第三人称複数の蔑称(共通語では差し詰めあいつら、やつら等)
に該当する単語のひとつに飛騨方言では、ああら(○●●)、があります(○弱、●強)。
ところが第三人称単数の蔑称に、ああ、とはいいません。
つまりはどうにもこうにも、ああらの元の言葉・単数形が私には思い浮かべられないのです。

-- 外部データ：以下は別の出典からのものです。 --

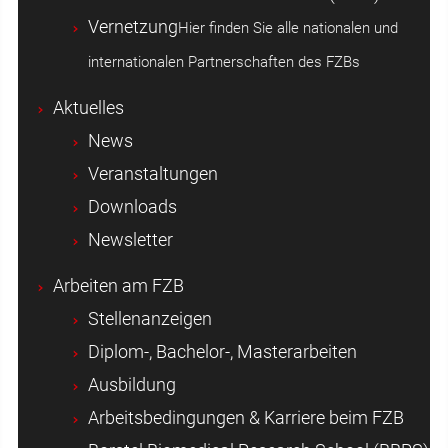
Vernetzung
Hier finden Sie alle nationalen und
internationalen Partnerschaften des FZBs
Aktuelles
News
Veranstaltungen
Downloads
Newsletter
Arbeiten am FZB
Stellenanzeigen
Diplom-, Bachelor-, Masterarbeiten
Ausbildung
Arbeitsbedingungen & Karriere beim FZB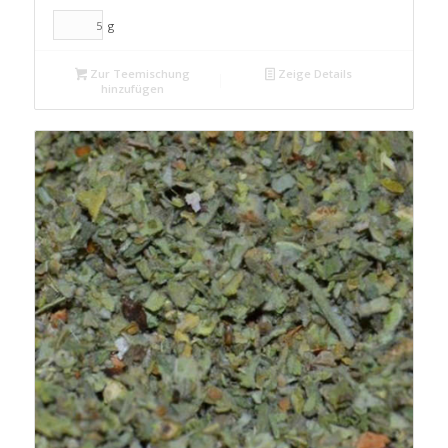
g
Zur Teemischung
Zeige Details
hinzufügen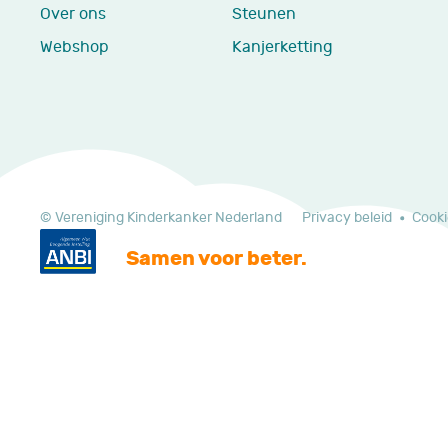
Over ons
Steunen
Webshop
Kanjerketting
© Vereniging Kinderkanker Nederland
Privacy beleid
Cooki
Samen voor beter.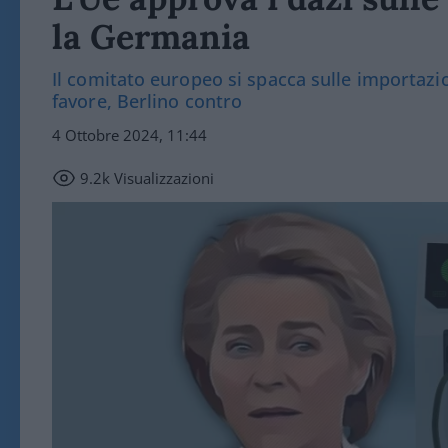
la Germania
Il comitato europeo si spacca sulle importazion
favore, Berlino contro
4 Ottobre 2024, 11:44
9.2k
Visualizzazioni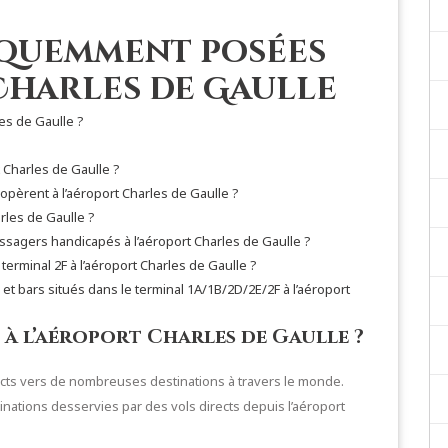
équemment posées
Charles de Gaulle
les de Gaulle ?
t Charles de Gaulle ?
pèrent à l’aéroport Charles de Gaulle ?
rles de Gaulle ?
passagers handicapés à l’aéroport Charles de Gaulle ?
terminal 2F à l’aéroport Charles de Gaulle ?
 et bars situés dans le terminal 1A/1B/2D/2E/2F à l’aéroport
 à l’aéroport Charles de Gaulle ?
ects vers de nombreuses destinations à travers le monde.
inations desservies par des vols directs depuis l’aéroport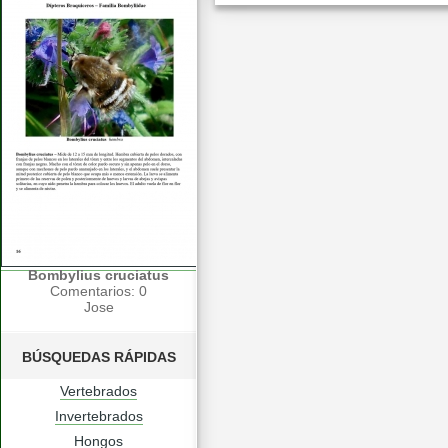
Bombylius cruciatus
Comentarios: 0
Jose
BÚSQUEDAS RÁPIDAS
Vertebrados
Invertebrados
Hongos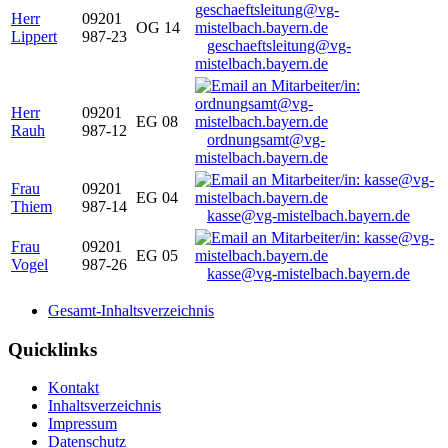
Herr
09201
OG 14
Lippert
987-23
geschaeftsleitung@vg-
mistelbach.bayern.de
Herr
09201
EG 08
Rauh
987-12
ordnungsamt@vg-
mistelbach.bayern.de
Frau
09201
EG 04
Thiem
987-14
kasse@vg-mistelbach.bayern.de
Frau
09201
EG 05
Vogel
987-26
kasse@vg-mistelbach.bayern.de
Gesamt-Inhaltsverzeichnis
Quicklinks
Kontakt
Inhaltsverzeichnis
Impressum
Datenschutz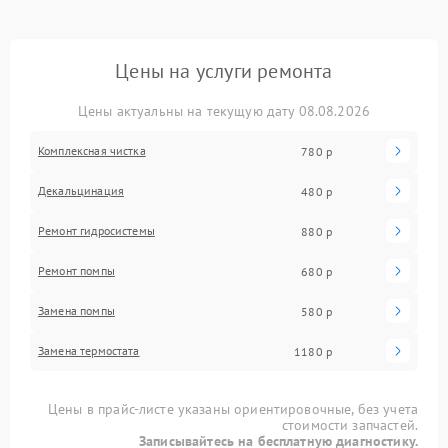
Цены на услуги ремонта
Цены актуальны на текущую дату 08.08.2026
Комплексная чистка
780 р
Декальцинация
480 р
Ремонт гидросистемы
880 р
Ремонт помпы
680 р
Замена помпы
580 р
Замена термостата
1180 р
Цены в прайс-листе указаны ориентировочные, без учета
стоимости запчастей.
Записывайтесь на бесплатную диагностику.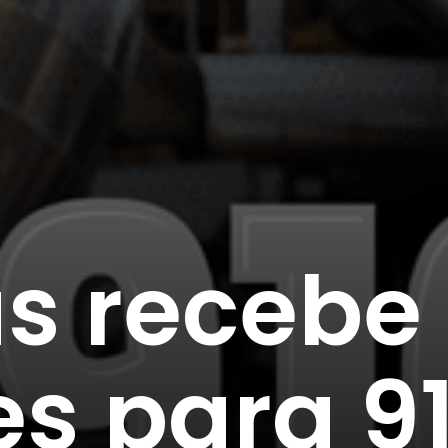
as recebe
es para 9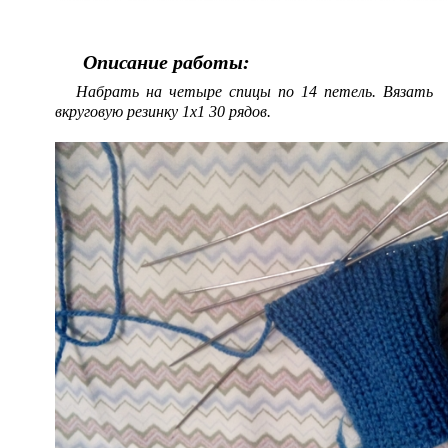
Описание работы:
Набрать на четыре спицы по 14 петель. Вязать
вкруговую резинку 1х1 30 рядов.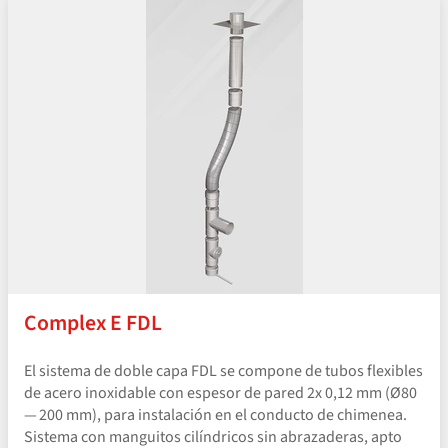
Complex E FDL
El sistema de doble capa FDL se compone de tubos flexibles
de acero inoxidable con espesor de pared 2x 0,12 mm (Ø80
— 200 mm), para instalación en el conducto de chimenea.
Sistema con manguitos cilíndricos sin abrazaderas, apto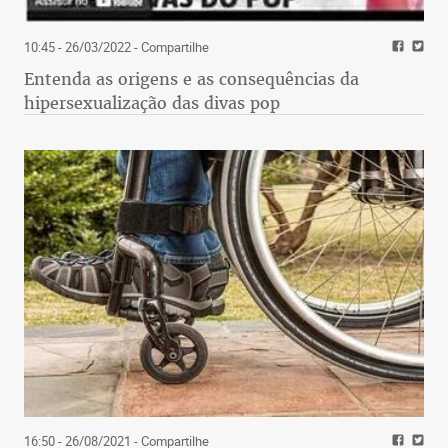
10:45 - 26/03/2022
- Compartilhe
Entenda as origens e as consequências da
hipersexualização das divas pop
16:50 - 26/08/2021
- Compartilhe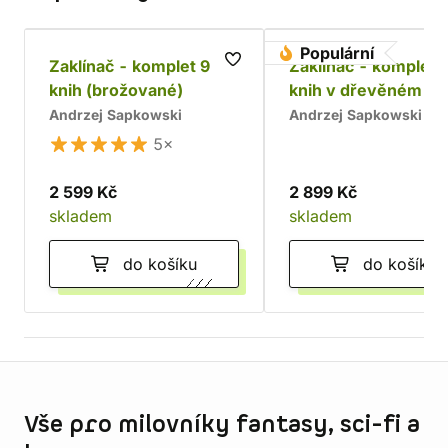
Populární
Zaklínač - komplet 9
Zaklínač - komplet 
knih (brožované)
knih v dřevěném bo
Chrám
Andrzej Sapkowski
Andrzej Sapkowski
5×
2 599 Kč
2 899 Kč
skladem
skladem
do košíku
do košíku
Informace o obchodu
Vše pro milovníky fantasy, sci-fi a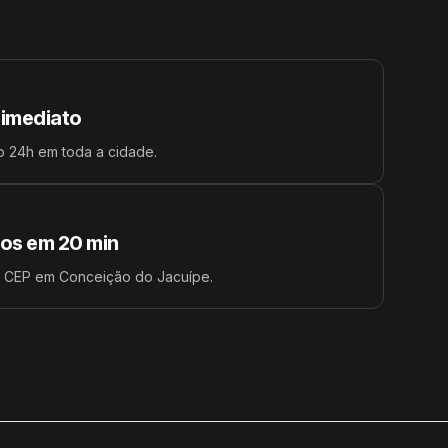
 imediato
 24h em toda a cidade.
s em 20 min
u CEP em Conceição do Jacuípe.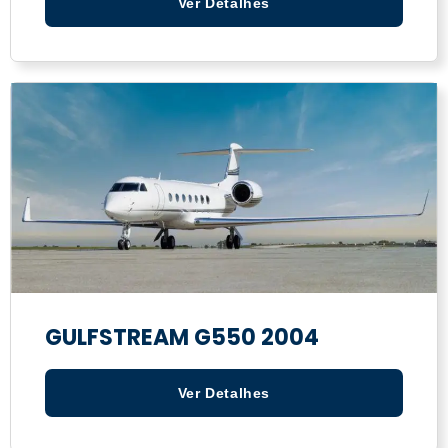
Ver Detalhes
GULFSTREAM G550 2004
Ver Detalhes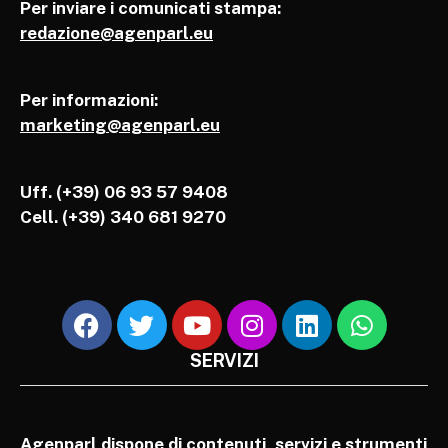
Per inviare i comunicati stampa:
redazione@agenparl.eu
Per informazioni:
marketing@agenparl.eu
Uff. (+39) 06 93 57 9408
Cell.
(+39) 340 681 9270
SERVIZI
Agenparl dispone di contenuti, servizi e strumenti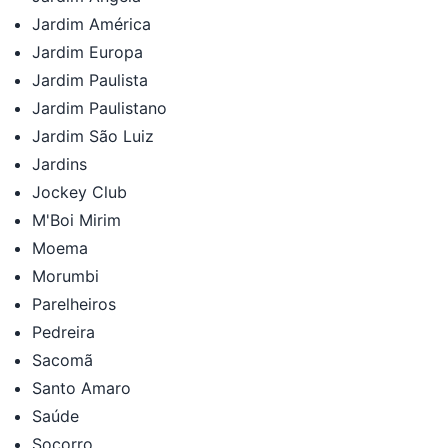
Jardim América
Jardim Europa
Jardim Paulista
Jardim Paulistano
Jardim São Luiz
Jardins
Jockey Club
M'Boi Mirim
Moema
Morumbi
Parelheiros
Pedreira
Sacomã
Santo Amaro
Saúde
Socorro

その昔はあいつら、といっていたのが時を経て、ああら、というようになったのでしょうか。
まさかね。
ところで第三人称の単数は男女とも、ありぃ、です。
そしてこれを複数形、ありぃら、あるいはありぃだち、にしても単に彼ら、彼女ら、という意味
に留まり、敬称にも蔑称にもないように思います。
おそらくは、ありぃら、が次第に、ああら、と発音されるようになり
蔑称の意味が加わってきたのではないでしょうか。
さてせっかくです、応用編とまいりましょう。
私・おりぃ、を活用して
おおらぁ(○●●)
というと私たち、という意味の謙譲語に
なりましょう。私はその昔、竹馬の友とこの言葉を言い交わしていたような気がします。
また、あなた・わりぃ活用して
わあらぁ(○●●)
というと貴様ら、という意味の別称(あるいは蔑称)に
なりましょう。これも、私、昔使っていたような気がなんとなくするのですが。
蛇足ながら、ああら、は実はバリバリの現役の言葉です。
今でも大西村では誰彼もが使うんですよ。でも高山の市街地では使われないでしょうか。
もっとも大西村は今では市町村合併で高山市となっていますので、
大西地区高山市民には( はい自信を持って書こう )ああら、を使う人が間違いなくいます。